How to survive in Stellenbosch

It is Stellenbosch’s salvation that its dominant patriarchal culture has spawned a glorious counterculture. It largely consists of humanities students and their lecturers, and it makes the town entirely bearable.

Big up to my homies in Stellenbosch – enlightened, progressive people who describe the Broeder Bullies in words too harsh to be acceptable at a Steinhoff board meeting, unless, obviously, Christo Wiese said them first, then it’s his call.

If you become a student next year, you will be faced with one of life’s great choices. Will you choose to be idealistic or complicit? I would urge idealism, which is the word complicit people use to refer to ethics.

You don’t have to be a doos to live in Stellenbosch. But if you are determined to be a Super Afrikaner, please follow these guidelines:

- Do not be gay. If you are gay, don’t be. No touching of other penises, ever.

- Go to koshuis. Lots of gay things happen there, but it doesn’t make you gay. What happens in Dagbreek, stays in Dagbreek.

- Play rugby, watch rugby, be the rugby.

- Lad it up. Alpha males make the Broeder Bullies weak at the knees.

- Lap it up. Accept invitations to all the right parties. If you are not invited to the right parties, they do not want you there. Move on.

Disgrace of the broeders

Christo Wiese, accepting a lifetime achievement award at 2015’s Sunday Times Top 100 Companies gala, bristled at suggestions that business has a purpose beyond profit.

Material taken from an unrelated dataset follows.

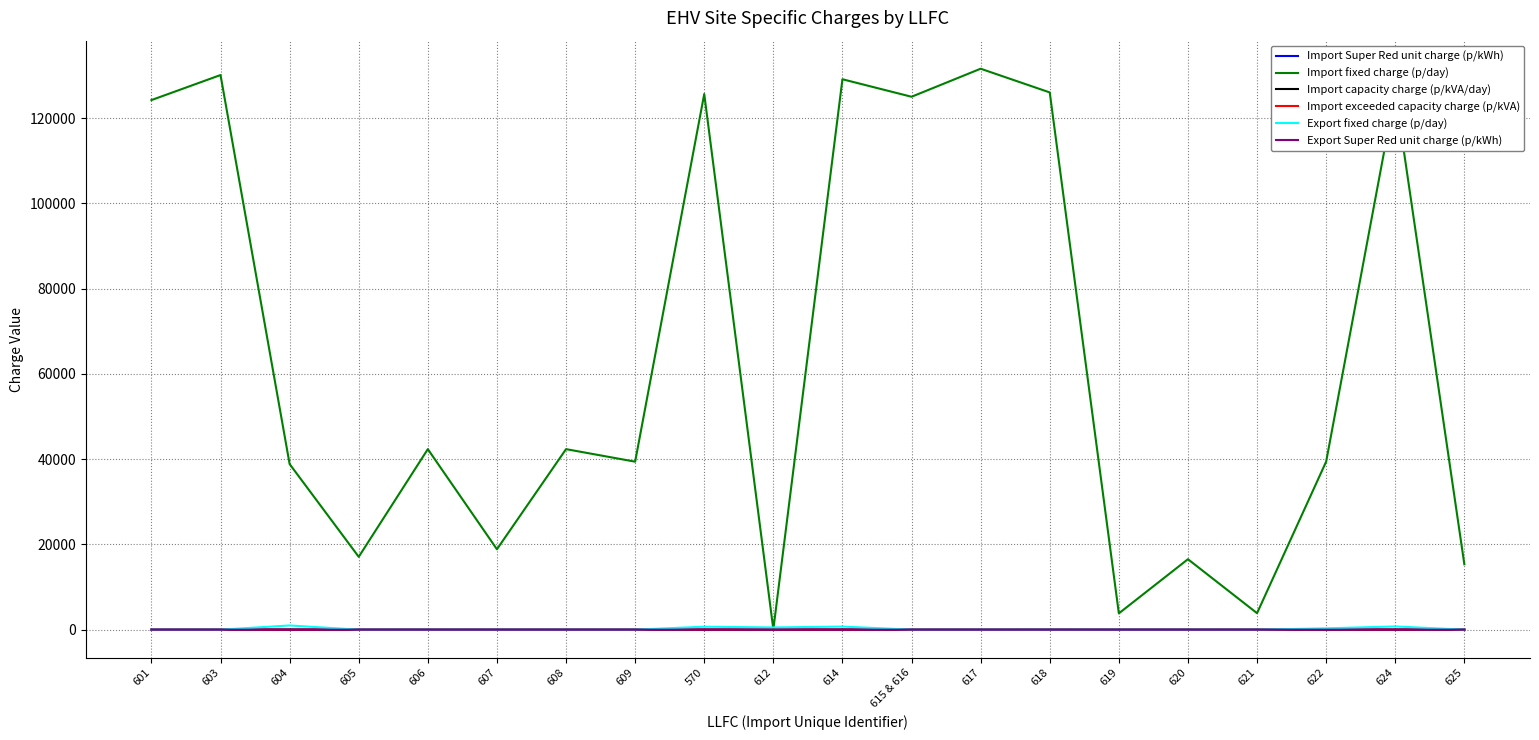

Is this an area chart (filled region under the line)?

No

“We are business people, not politicians,” the now deposed Wiese said at the event. “Or, put differently, the business of business is business. On that basis, we should engage with government not in ideological debates. Those are debates for politicians. We should, however, speak out with respect and constraint on issues that are nonideological and that require pragmatic and practical solutions.”

Pragmatic, practical solutions. How neatly that phrase would come to apply to corporate governance at Steinhoff – and lately at MultiChoice.

We’ve all been talking an awful lot about the Guptas’ capture of the state. But they are not the only ones. Broeder Bullies captured the state in apartheid already and have not let go.

The disgrace of the Broeders is a Christmas gift to all progressive Afrikaans people. When we encounter racists at a braai, they can no longer tell us it’s the blacks and three Indians involved in all the mischief. Check this out, oom en tannie. If you can’t trust someone called Christo or Markus, there clearly is no Afrikaner superiority. We’re a nation of Rainbow Monopoly Capital, as Carlos Amato dubbed us in the Sunday Times. It is all South Africans against a handful of rainbow capturers.

From the cooled interiors of their stately homes, the Broeder Bullies still survey their precious town. But in the dying days of 2017, a sleight of hand was called out and an illusion was shattered. The Super Afrikaners have lost their tended veneer of invincibility and respectability.

I left town 17 years ago, but I still wonder what an uncaptured Stellenbosch might look like. If it ever starts raining there again, it would not be the worst place to call home.